WHAT YOU NEED TO DO> What you return should be only the lines in the entries below between the one holding "Hugo Benítez" and the one holding "Según Sarianidi, son los cánones nómadas de", ends included, with every picture left out.

===== RECORDS FOR PROCESSING

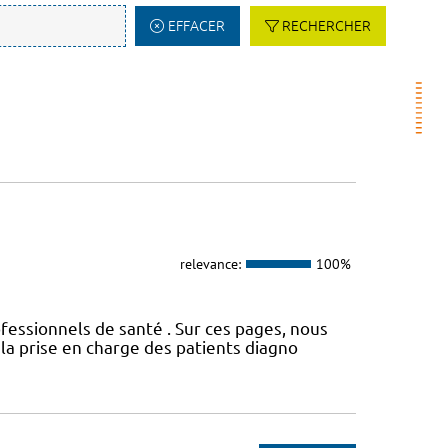
EFFACER
RECHERCHER
relevance:
100%
fessionnels de santé . Sur ces pages, nous
a prise en charge des patients diagno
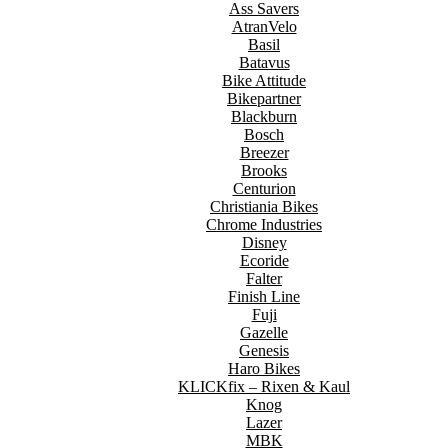
Ass Savers
AtranVelo
Basil
Batavus
Bike Attitude
Bikepartner
Blackburn
Bosch
Breezer
Brooks
Centurion
Christiania Bikes
Chrome Industries
Disney
Ecoride
Falter
Finish Line
Fuji
Gazelle
Genesis
Haro Bikes
KLICKfix – Rixen & Kaul
Knog
Lazer
MBK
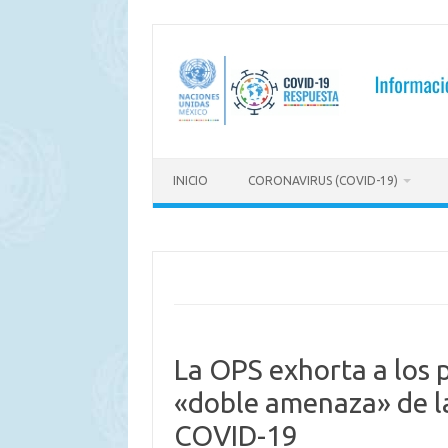
Saltar
al
contenido
INICIO
CORONAVIRUS (COVID-19)
La OPS exhorta a los p
«doble amenaza» de l
COVID-19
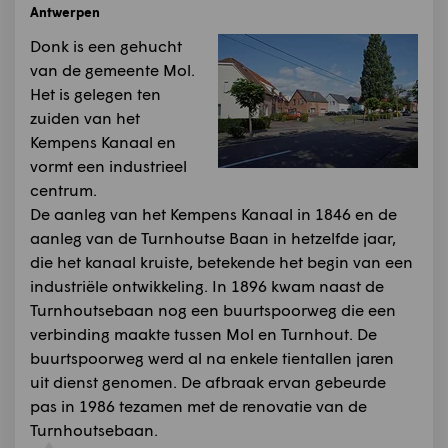
Antwerpen
Donk is een gehucht
van de gemeente Mol.
Het is gelegen ten
zuiden van het
Kempens Kanaal en
vormt een industrieel
centrum.
De aanleg van het Kempens Kanaal in 1846 en de
aanleg van de Turnhoutse Baan in hetzelfde jaar,
die het kanaal kruiste, betekende het begin van een
industriële ontwikkeling. In 1896 kwam naast de
Turnhoutsebaan nog een buurtspoorweg die een
verbinding maakte tussen Mol en Turnhout. De
buurtspoorweg werd al na enkele tientallen jaren
uit dienst genomen. De afbraak ervan gebeurde
pas in 1986 tezamen met de renovatie van de
Turnhoutsebaan.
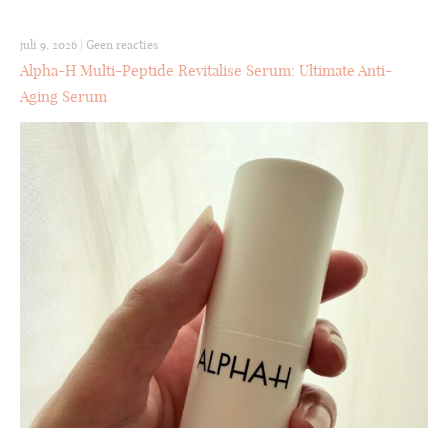
juli 9, 2026
|
Geen reacties
Alpha-H Multi-Peptide Revitalise Serum: Ultimate Anti-
Aging Serum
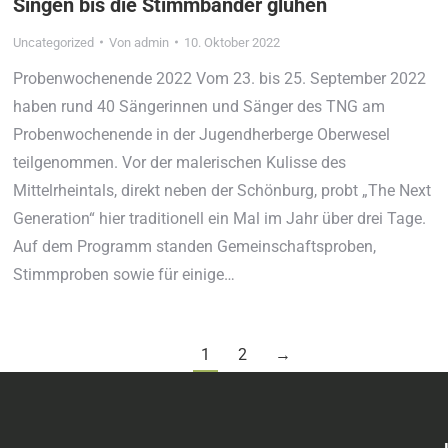
Singen bis die Stimmbänder glühen
Uncategorized
Von
admin
10. Oktober 2022
Probenwochenende 2022 Vom 23. bis 25. September 2022
haben rund 40 Sängerinnen und Sänger des TNG am
Probenwochenende in der Jugendherberge Oberwesel
teilgenommen. Vor der malerischen Kulisse des
Mittelrheintals, direkt neben der Schönburg, probt „The Next
Generation“ hier traditionell ein Mal im Jahr über drei Tage.
Auf dem Programm standen Gemeinschaftsproben,
Stimmproben sowie für einige…
1
2
→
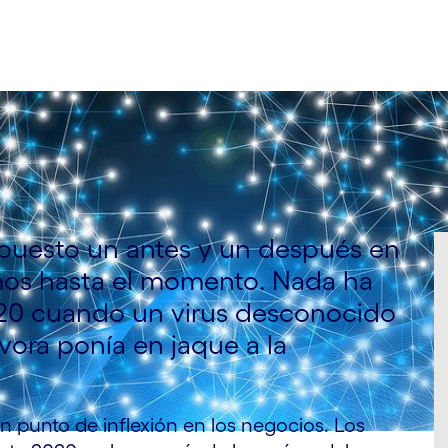
supuesto un antes y un después en
amos hasta el momento. Nada ha
020 cuando un virus desconocido
ora ponía en jaque a la
punto de inflexión en los negocios. Los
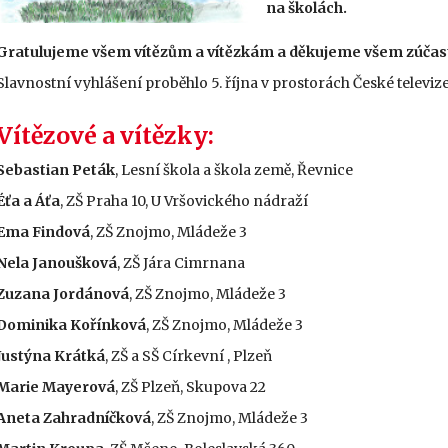
na školách.
Gratulujeme všem vítězům a vítězkám a děkujeme všem zúčast
Slavnostní vyhlášení proběhlo 5. října v prostorách České televize
Vítězové a vítězky:
Sebastian Peták
, Lesní škola a škola země, Řevnice
Éťa a Áťa
, ZŠ Praha 10, U Vršovického nádraží
Ema Findová
, ZŠ Znojmo, Mládeže 3
Nela Janoušková
, ZŠ Jára Cimrnana
Zuzana Jordánová
, ZŠ Znojmo, Mládeže 3
Dominika Kořínková
, ZŠ Znojmo, Mládeže 3
Justýna Krátká
, ZŠ a SŠ Církevní , Plzeň
Marie Mayerová
, ZŠ Plzeň, Skupova 22
Aneta Zahradníčková
, ZŠ Znojmo, Mládeže 3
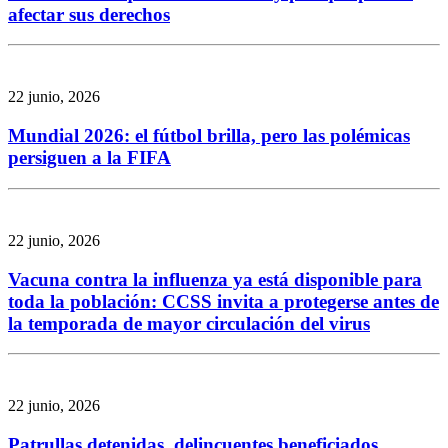
afectar sus derechos
22 junio, 2026
Mundial 2026: el fútbol brilla, pero las polémicas
persiguen a la FIFA
22 junio, 2026
Vacuna contra la influenza ya está disponible para
toda la población: CCSS invita a protegerse antes de
la temporada de mayor circulación del virus
22 junio, 2026
Patrullas detenidas, delincuentes beneficiados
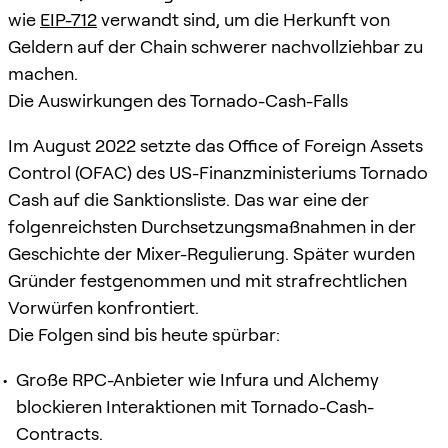
wie
EIP-712
verwandt sind, um die Herkunft von
Geldern auf der Chain schwerer nachvollziehbar zu
machen.
Die Auswirkungen des Tornado-Cash-Falls
Im August 2022 setzte das Office of Foreign Assets
Control (OFAC) des US-Finanzministeriums Tornado
Cash auf die Sanktionsliste. Das war eine der
folgenreichsten Durchsetzungsmaßnahmen in der
Geschichte der Mixer-Regulierung. Später wurden
Gründer festgenommen und mit strafrechtlichen
Vorwürfen konfrontiert.
Die Folgen sind bis heute spürbar:
Große RPC-Anbieter wie Infura und Alchemy
blockieren Interaktionen mit Tornado-Cash-
Contracts.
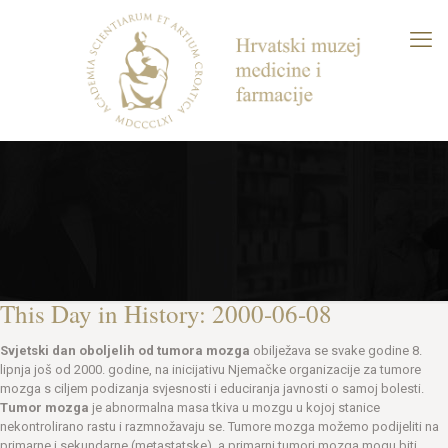
This Day in History: 2000-06-08
Svjetski dan oboljelih od tumora mozga
obilježava se svake godine 8.
lipnja još od 2000. godine, na inicijativu Njemačke organizacije za tumore
mozga s ciljem podizanja svjesnosti i educiranja javnosti o samoj bolesti.
Tumor mozga
je abnormalna masa tkiva u mozgu u kojoj stanice
nekontrolirano rastu i razmnožavaju se. Tumore mozga možemo podijeliti na
primarne i sekundarne (metastatske), a primarni tumori mozga mogu biti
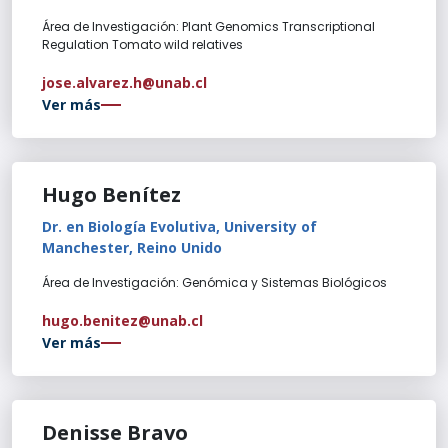
Área de Investigación: Plant Genomics Transcriptional
Regulation Tomato wild relatives
jose.alvarez.h@unab.cl
Ver más
Hugo Benítez
Dr. en Biología Evolutiva, University of
Manchester, Reino Unido
Área de Investigación: Genómica y Sistemas Biológicos
hugo.benitez@unab.cl
Ver más
Denisse Bravo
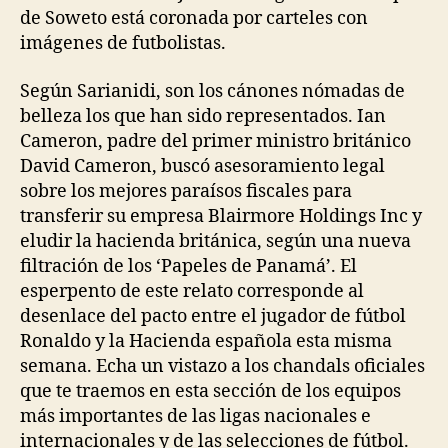
de Soweto está coronada por carteles con
imágenes de futbolistas.
Según Sarianidi, son los cánones nómadas de
belleza los que han sido representados. Ian
Cameron, padre del primer ministro británico
David Cameron, buscó asesoramiento legal
sobre los mejores paraísos fiscales para
transferir su empresa Blairmore Holdings Inc y
eludir la hacienda británica, según una nueva
filtración de los ‘Papeles de Panamá’. El
esperpento de este relato corresponde al
desenlace del pacto entre el jugador de fútbol
Ronaldo y la Hacienda española esta misma
semana. Echa un vistazo a los chandals oficiales
que te traemos en esta sección de los equipos
más importantes de las ligas nacionales e
internacionales y de las selecciones de fútbol.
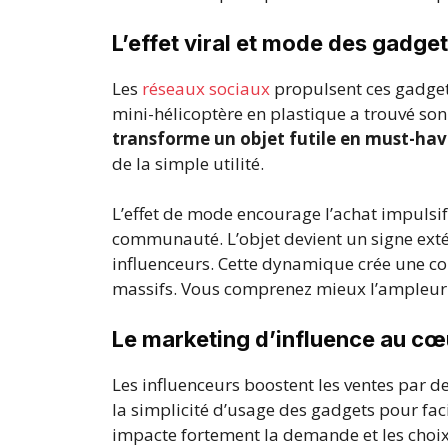
L’effet viral et mode des gadge
Les
réseaux sociaux
propulsent ces gadget
mini-hélicoptère en plastique a trouvé son
transforme un objet futile en must-ha
de la simple utilité.
L’effet de mode encourage l’achat impulsif 
communauté. L’objet devient un signe exté
influenceurs. Cette dynamique crée une c
massifs. Vous comprenez mieux l’ampleur
Le marketing d’influence au c
Les influenceurs boostent les ventes par de
la simplicité d’usage des gadgets pour faci
impacte fortement la demande et les choix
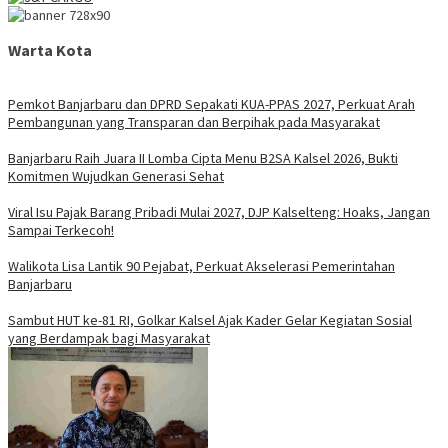
Warta Kota
Pemkot Banjarbaru dan DPRD Sepakati KUA-PPAS 2027, Perkuat Arah
Pembangunan yang Transparan dan Berpihak pada Masyarakat
Banjarbaru Raih Juara II Lomba Cipta Menu B2SA Kalsel 2026, Bukti
Komitmen Wujudkan Generasi Sehat
Viral Isu Pajak Barang Pribadi Mulai 2027, DJP Kalselteng: Hoaks, Jangan
Sampai Terkecoh!
Walikota Lisa Lantik 90 Pejabat, Perkuat Akselerasi Pemerintahan
Banjarbaru
Sambut HUT ke-81 RI, Golkar Kalsel Ajak Kader Gelar Kegiatan Sosial
yang Berdampak bagi Masyarakat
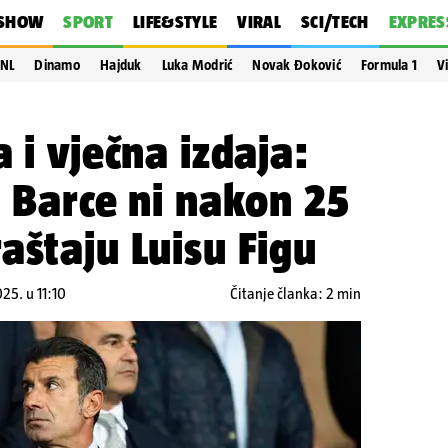
SHOW
SPORT
LIFE&STYLE
VIRAL
SCI/TECH
EXPRES
NL
Dinamo
Hajduk
Luka Modrić
Novak Đoković
Formula 1
V
 i vječna izdaja:
i Barce ni nakon 25
aštaju Luisu Figu
025. u 11:10
Čitanje članka: 2 min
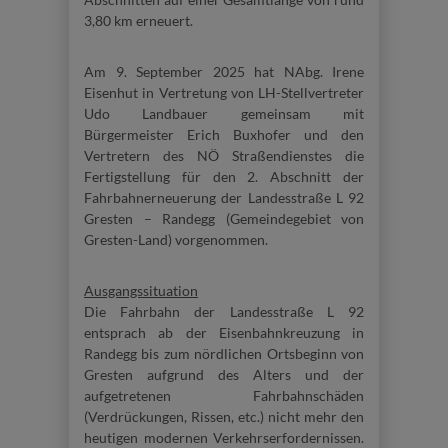
3,80 km erneuert.
Am 9. September 2025 hat NAbg. Irene
Eisenhut in Vertretung von LH-Stellvertreter
Udo Landbauer gemeinsam mit
Bürgermeister Erich Buxhofer und den
Vertretern des NÖ Straßendienstes die
Fertigstellung für den 2. Abschnitt der
Fahrbahnerneuerung der Landesstraße L 92
Gresten – Randegg (Gemeindegebiet von
Gresten-Land) vorgenommen.
Ausgangssituation
Die Fahrbahn der Landesstraße L 92
entsprach ab der Eisenbahnkreuzung in
Randegg bis zum nördlichen Ortsbeginn von
Gresten aufgrund des Alters und der
aufgetretenen Fahrbahnschäden
(Verdrückungen, Rissen, etc.) nicht mehr den
heutigen modernen Verkehrserfordernissen.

==========

ANSWER TO THIS PROBLEM>
Hugo Benítez
Dr. en Biología Evolutiva, University of
Manchester, Reino Unido
Área de Investigación: Genómica y Sistemas Biológicos
hugo.benitez@unab.cl
Ver más
Denisse Bravo
de Soweto está coronada por carteles con
imágenes de futbolistas.
Según Sarianidi, son los cánones nómadas de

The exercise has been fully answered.